Part 3: Hackworth's Medals: "The Most Decorated Living Soldier"?
Does Hackworth have his own Boorda problem?
No one doubts that David Hackworth earned--earned in battle--his medals. But is he, as he tells readers incessantly, "America's most decorated living soldier"? Not according to the Army.
The Army does not recognize, and has never recognized, the title. According to an Army memo, "It has been a long-standing and unwritten policy of the Army that no single soldier or veteran is ever named officially as the most decorated person in a conflict or in a particular period of time." The Army did not even keep a central medal database until the mid-1970s. It has never searched through its millions of individual records to find top medal winners.
But let us suppose that Hackworth is the soldier who has earned the most medals, which is possible. Would that make him "America's most decorated living soldier"?
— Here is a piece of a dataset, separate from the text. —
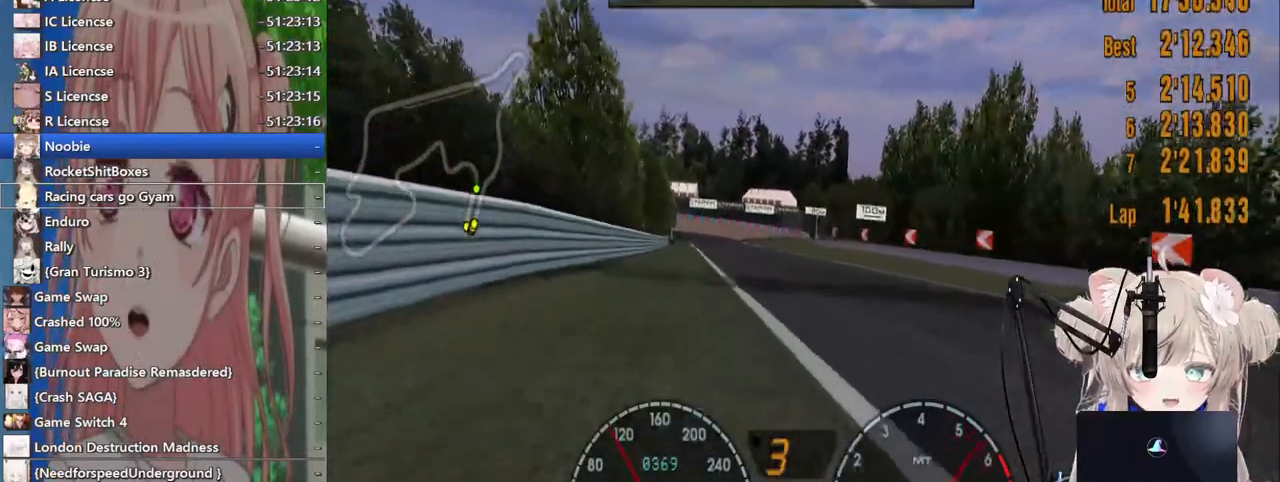
{"buttons": ["R2"], "left_stick": "center", "right_stick": "center", "events": [[117, "left_stick", "center"], [283, "left_stick", "right"], [500, "left_stick", "center"]]}
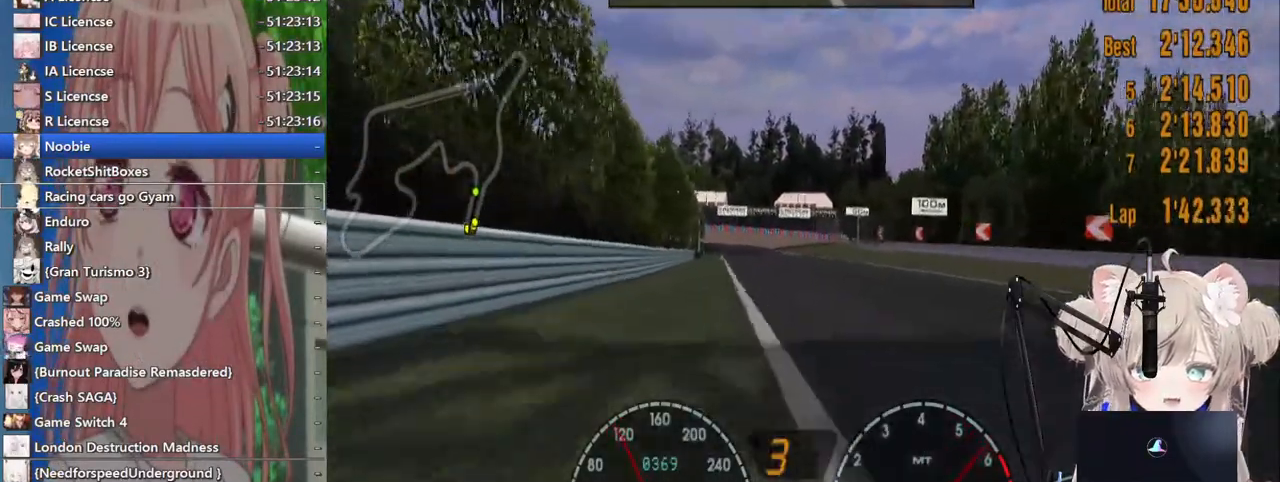
{"buttons": ["R2"], "left_stick": "center", "right_stick": "center", "events": []}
Again, no. The Army rejects the concept of "most decorated soldier" for fear that someone would do exactly what Hackworth is doing. Medals are not equal. The Medal of Honor, which Hackworth never won, is by far the most important award. "Statistical comparison, if possible, could allow a recipient of many awards to surpass a soldier with the Medal of Honor," says the Army memo, and this, the Army makes clear, is not acceptable. There are more than 200 living Medal of Honor winners. All of them, in the eyes of most military men, trump Hackworth. Hackworth's claim is puffery.